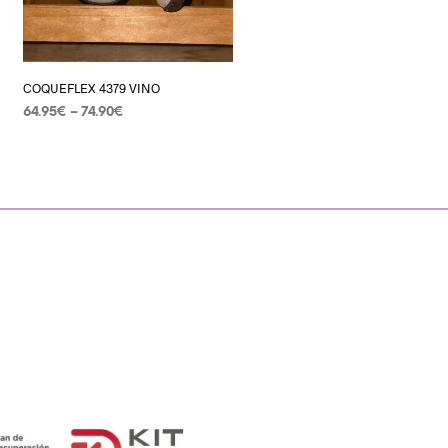
COQUEFLEX 4379 VINO
64.95
€
–
74.90
€
SELECCIONAR OPCIONES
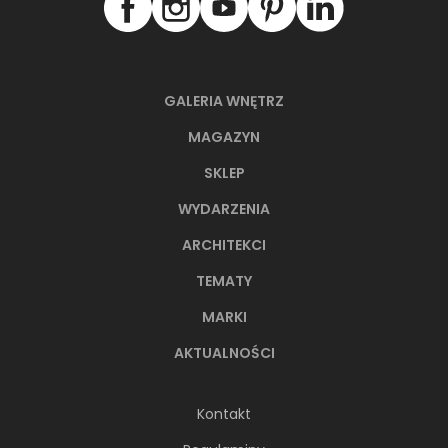
GALERIA WNĘTRZ
MAGAZYN
SKLEP
WYDARZENIA
ARCHITEKCI
TEMATY
MARKI
AKTUALNOŚCI
Kontakt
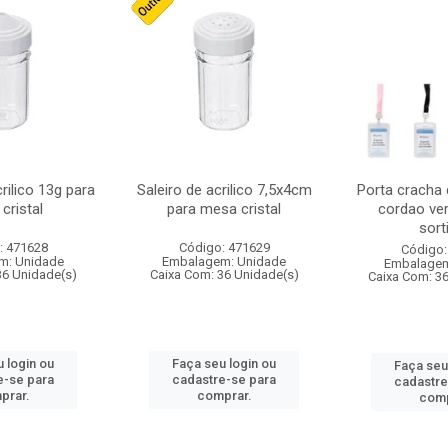
crilico 13g para
Saleiro de acrilico 7,5x4cm
Porta cracha
cristal
para mesa cristal
cordao ver
sort
: 471628
Código: 471629
Código:
m: Unidade
Embalagem: Unidade
Embalagem
36 Unidade(s)
Caixa Com: 36 Unidade(s)
Caixa Com: 3
 login ou
Faça seu login ou
Faça seu
e-se para
cadastre-se para
cadastre
prar.
comprar.
comp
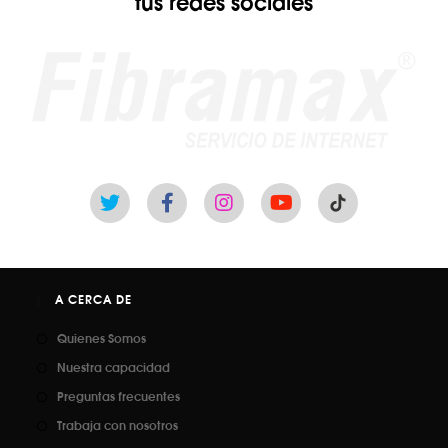
tus redes sociales
A CERCA DE
Quienes Somos
Nuestra capacidad
Preguntas frecuentes
Trabaja con nosotros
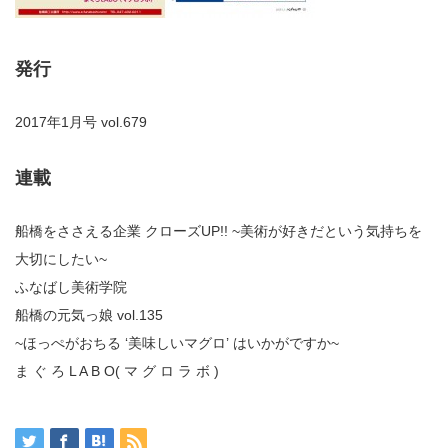
発行
2017年1月号 vol.679
連載
船橋をささえる企業 クローズUP!! ~美術が好きだという気持ちを
大切にしたい~
ふなばし美術学院
船橋の元気っ娘 vol.135
~ほっぺがおちる ‘美味しいマグロ’ はいかがですか~
ま ぐ ろ L A B O( マ グ ロ ラ ボ )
......
Quote every line of text from all the records above word for word, leaving out the picture lines.

COQUEFLEX 4379 VINO
64.95
€
–
74.90
€
SELECCIONAR OPCIONES
GALERIA WNĘTRZ
MAGAZYN
SKLEP
WYDARZENIA
ARCHITEKCI
TEMATY
MARKI
AKTUALNOŚCI
Kontakt
crilico 13g para
Saleiro de acrilico 7,5x4cm
Porta cracha
cristal
para mesa cristal
cordao ver
sort
: 471628
Código: 471629
Código:
m: Unidade
Embalagem: Unidade
Embalagem
36 Unidade(s)
Caixa Com: 36 Unidade(s)
Caixa Com: 3
 login ou
Faça seu login ou
Faça seu
e-se para
cadastre-se para
cadastre
prar.
comprar.
comp
tus redes sociales
A CERCA DE
Quienes Somos
Nuestra capacidad
Preguntas frecuentes
Trabaja con nosotros
発行
2017年1月号 vol.679
連載
船橋をささえる企業 クローズUP!! ~美術が好きだという気持ちを
大切にしたい~
ふなばし美術学院
船橋の元気っ娘 vol.135
~ほっぺがおちる ‘美味しいマグロ’ はいかがですか~
ま ぐ ろ L A B O( マ グ ロ ラ ボ )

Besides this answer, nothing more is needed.